This Floyd Norris/NY Times article reports that General Motors’ descent toward what is increasingly looking like an inevitable reorganization is looking absolutely Enronesque:
There was a time when General Motors was seen as the paragon of financial quality. Its bonds were rated triple A, and it was known for the most conservative accounting. Let other companies use liberal accounting rules to make results look better; G.M. did not need such things.
The announcement late Thursday that General Motors would revise profit figures for every year of this decade, and would have to restate the 2005 earnings it had already reported, shows how far the icon has fallen. Less than a year after it lost its investment-grade bond rating, its bonds are viewed as middling even among junk bonds.
“You have to question what controls are in place,” said Charles W. Mulford, an accounting professor at Georgia Tech. “When companies like G.M. are profitable, there is not a need to engage in aggressive accounting. What we are seeing now is a pattern of very aggressive accounting that took them well beyond the limits of generally accepted accounting principles.”
The restatements indicate that G.M. used some highly questionable accounting techniques in 2000, when it seemed to be flying high, and a year later when profits fell sharply.

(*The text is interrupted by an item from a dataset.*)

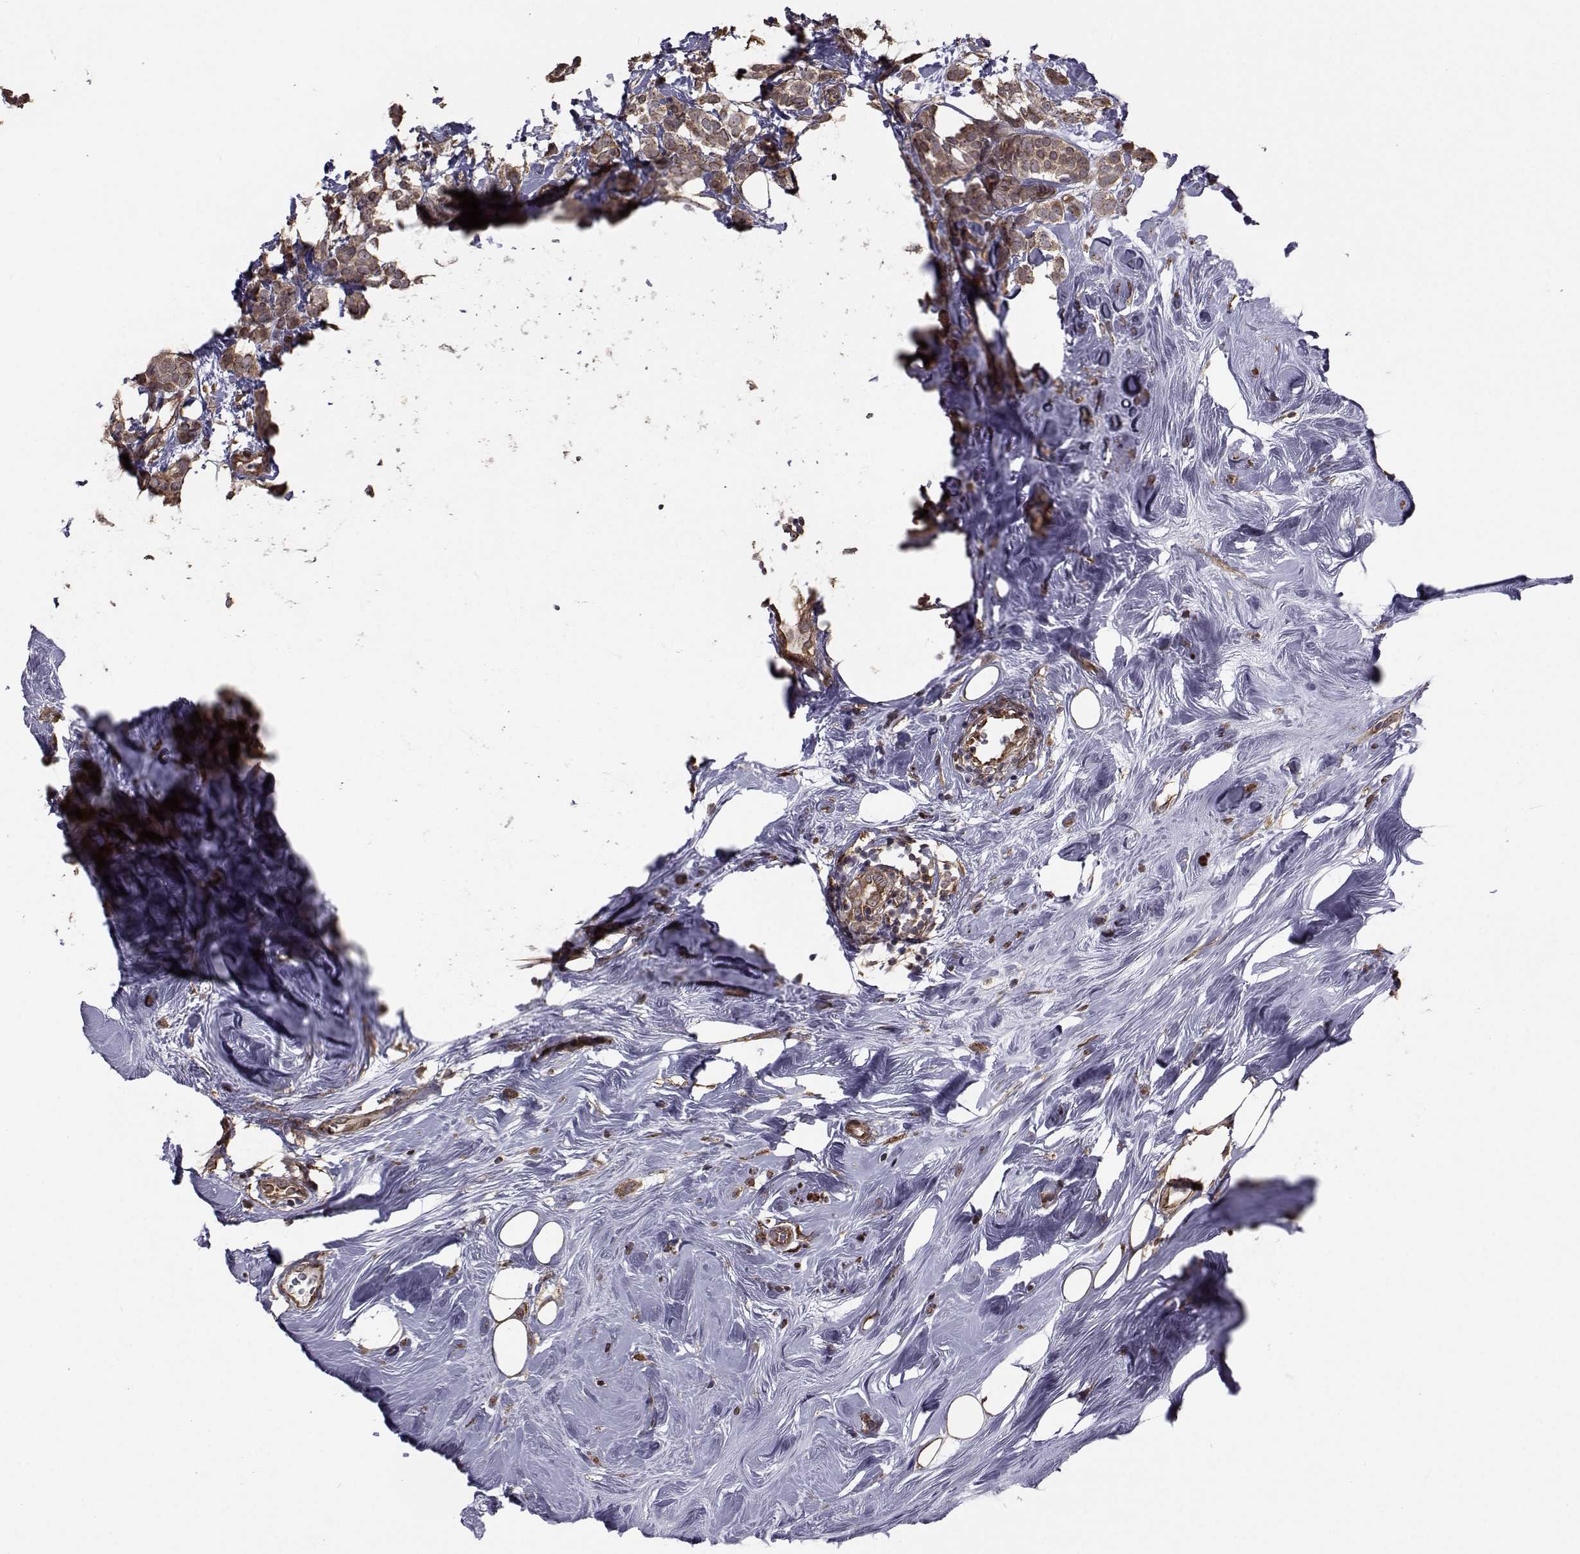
{"staining": {"intensity": "moderate", "quantity": ">75%", "location": "cytoplasmic/membranous"}, "tissue": "breast cancer", "cell_type": "Tumor cells", "image_type": "cancer", "snomed": [{"axis": "morphology", "description": "Lobular carcinoma"}, {"axis": "topography", "description": "Breast"}], "caption": "A micrograph of lobular carcinoma (breast) stained for a protein demonstrates moderate cytoplasmic/membranous brown staining in tumor cells.", "gene": "TRIP10", "patient": {"sex": "female", "age": 49}}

Funny how those “questionable accounting techniques” occurred both before and after Sarbanes-Oxley, isn’t it?
The situation at General Motors would be much more “Enronesque” if GM had “not” announced on Thursday that it had lost $2 billion more last year than previously reported and GM CEO Rick Wagoner had announced on Thursday that “General Motors is in solid shape.”Very, very strong performance in all sectors,” (see Mr. Skilling’s 7/12/01 analysts call) or perhaps if Mr. Wagoner had said “strong, growing, profitable company” (see Mr. Lay’s 10/23/01 analysts call).
Perhaps if General Motors collapses into bankruptcy seven weeks from now on May 29th and goes out of business it may have some similarity with Enron – but I don’t think that is going to happen.
Mr. Wagoner told the investing public what the situation was, he did not try to hide it, General Motors stock dropped 5% and the sun still came up on Saturday.
If Mr. Lay and Mr. Skilling had told the investing public what was going on at Enron starting around 1999 instead of trying to hide the Enron financial problems, the Enron stock may have dropped significantly but it is possible that Enron would still be in business today and Mr. Skilling would be on his “industrial strength” boat sailing around the world and Mr. Lay would probably be planning on going out to Enron Field to watch the opening of the Astro’s baseball season.
Uh, Max. You need to read the entire article. GM’s accounting irregularities stretch back to 2000 and will require restatement of earnings all the way back to that year.
If you take a look, then you will find quite a few rosy GM management reports to analysts over the past several years.
Tom – I had read the entire article, which contains the following (did not see any need for “overkill”):
The article later quotes from professor Gary J. Previts, of Case Western Reserve University regarding General Motors “I think they are still a quality shop” when it comes to accounting.
The article goes on to state:
“The net result of all the changes, G.M. said in a filing with the Securities and Exchange Commission yesterday, is that its profits from continuing operations will be reduced for every year from 2000 to 2002, increased by a small amount for 2003, and left almost unchanged for 2004.
“The more important change for the future is that G.M. will now have $548 million in a deferred credit for the supplier discounts it previously reported but had not earned. That means that pretax profits in 2006 and later will be that much higher because the credits it wrongly took earlier will now be available again.”
To repeat “That means that pretax profits in 2006 and later will be that much higher because the credits it wrongly took earlier will now be available again.”
Hardly “Enronesque”. Based on the above I would not expect to see the entire General Motors stockholders’ equity of approximately $22 billion be wiped out in the next seven weeks, as Enron’s $11 billion of stockholders’ equity was wiped out in seven weeks from October 16 to December 21, 2001.
Max,
welcomed comment.
Moe
Max, you miss my point. I’m not suggesting that GM has committed fraud with regard to its accounting problems or that its deteriorating situation is the same as Enron’s, although there are similarities.
Rather, the point is that when the markets lose trust in a company — whether it’s GM or Enron — the descent into equitable insolvency is often difficult to stem.
GM’s situation has many advantages that Enron did not. Enron’s problems occurred soon after 9/11 and shortly after the dotcom bust. GM also has the advantage — as did AIG last year — that the markets have the knowledge of Enron and Andersen’s demise, and thus, are not likely to overreact to GM’s bad news.
Nevertheless, there is no assurance that even those advantages will keep GM out of the tank. And the point is that there is nothing necessarily wrong, much less criminal, with that.